Work item.
After locating the line with "Transcribe the names and structure of this", reproduce that line and every one following it exactly, up to the end of the entries.

┄┄┄┄┄┄┄┄┄┄

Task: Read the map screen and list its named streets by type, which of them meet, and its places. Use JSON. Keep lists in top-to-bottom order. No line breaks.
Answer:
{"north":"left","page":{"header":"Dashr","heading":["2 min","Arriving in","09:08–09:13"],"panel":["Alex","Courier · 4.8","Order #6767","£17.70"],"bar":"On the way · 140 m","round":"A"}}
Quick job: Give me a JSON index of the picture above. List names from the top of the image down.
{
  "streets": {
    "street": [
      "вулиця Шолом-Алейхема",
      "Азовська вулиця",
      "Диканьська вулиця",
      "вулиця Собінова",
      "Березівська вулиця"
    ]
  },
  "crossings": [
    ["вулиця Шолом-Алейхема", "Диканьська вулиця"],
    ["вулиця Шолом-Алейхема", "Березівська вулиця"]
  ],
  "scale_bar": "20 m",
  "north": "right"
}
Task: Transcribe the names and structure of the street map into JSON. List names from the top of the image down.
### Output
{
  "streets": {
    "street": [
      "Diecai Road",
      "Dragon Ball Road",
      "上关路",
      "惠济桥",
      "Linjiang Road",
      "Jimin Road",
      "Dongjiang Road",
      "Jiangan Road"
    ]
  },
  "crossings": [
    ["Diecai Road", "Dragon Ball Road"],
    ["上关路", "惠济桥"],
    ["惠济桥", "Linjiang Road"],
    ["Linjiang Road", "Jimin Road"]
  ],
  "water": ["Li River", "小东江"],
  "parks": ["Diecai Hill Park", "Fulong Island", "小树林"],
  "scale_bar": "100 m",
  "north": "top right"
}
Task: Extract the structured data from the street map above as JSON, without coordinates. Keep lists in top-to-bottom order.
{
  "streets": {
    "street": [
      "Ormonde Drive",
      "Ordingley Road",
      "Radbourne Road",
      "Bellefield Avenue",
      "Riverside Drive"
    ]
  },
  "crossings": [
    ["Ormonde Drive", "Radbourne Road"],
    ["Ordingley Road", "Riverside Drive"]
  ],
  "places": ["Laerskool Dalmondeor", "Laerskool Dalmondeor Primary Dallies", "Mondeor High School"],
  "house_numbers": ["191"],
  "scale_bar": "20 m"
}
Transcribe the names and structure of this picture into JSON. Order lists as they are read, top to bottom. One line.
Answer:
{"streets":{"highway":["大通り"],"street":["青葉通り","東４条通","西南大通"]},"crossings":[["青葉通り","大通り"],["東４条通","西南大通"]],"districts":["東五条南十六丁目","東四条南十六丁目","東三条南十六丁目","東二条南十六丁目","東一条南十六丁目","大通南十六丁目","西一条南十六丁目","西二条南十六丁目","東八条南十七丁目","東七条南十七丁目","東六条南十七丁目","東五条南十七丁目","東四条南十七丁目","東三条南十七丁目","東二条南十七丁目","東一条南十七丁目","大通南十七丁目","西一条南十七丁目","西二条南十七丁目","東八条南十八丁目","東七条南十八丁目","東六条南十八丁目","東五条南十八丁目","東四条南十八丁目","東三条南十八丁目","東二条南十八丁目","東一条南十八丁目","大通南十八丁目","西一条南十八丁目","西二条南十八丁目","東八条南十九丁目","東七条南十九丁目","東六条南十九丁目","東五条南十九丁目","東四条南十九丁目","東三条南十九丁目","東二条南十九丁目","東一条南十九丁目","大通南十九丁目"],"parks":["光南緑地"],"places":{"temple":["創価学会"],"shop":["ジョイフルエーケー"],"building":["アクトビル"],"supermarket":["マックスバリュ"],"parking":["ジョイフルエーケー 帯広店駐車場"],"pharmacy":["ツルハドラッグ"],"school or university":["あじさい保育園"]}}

┄┄┄┄┄┄┄┄┄┄

Solution to this task.
Transcribe the names and structure of this picture into JSON. Order lists as they are read, top to bottom. One line.
Answer:
{"streets":{"highway":["大通り"],"street":["青葉通り","東４条通","西南大通"]},"crossings":[["青葉通り","大通り"],["東４条通","西南大通"]],"districts":["東五条南十六丁目","東四条南十六丁目","東三条南十六丁目","東二条南十六丁目","東一条南十六丁目","大通南十六丁目","西一条南十六丁目","西二条南十六丁目","東八条南十七丁目","東七条南十七丁目","東六条南十七丁目","東五条南十七丁目","東四条南十七丁目","東三条南十七丁目","東二条南十七丁目","東一条南十七丁目","大通南十七丁目","西一条南十七丁目","西二条南十七丁目","東八条南十八丁目","東七条南十八丁目","東六条南十八丁目","東五条南十八丁目","東四条南十八丁目","東三条南十八丁目","東二条南十八丁目","東一条南十八丁目","大通南十八丁目","西一条南十八丁目","西二条南十八丁目","東八条南十九丁目","東七条南十九丁目","東六条南十九丁目","東五条南十九丁目","東四条南十九丁目","東三条南十九丁目","東二条南十九丁目","東一条南十九丁目","大通南十九丁目"],"parks":["光南緑地"],"places":{"temple":["創価学会"],"shop":["ジョイフルエーケー"],"building":["アクトビル"],"supermarket":["マックスバリュ"],"parking":["ジョイフルエーケー 帯広店駐車場"],"pharmacy":["ツルハドラッグ"],"school or university":["あじさい保育園"]}}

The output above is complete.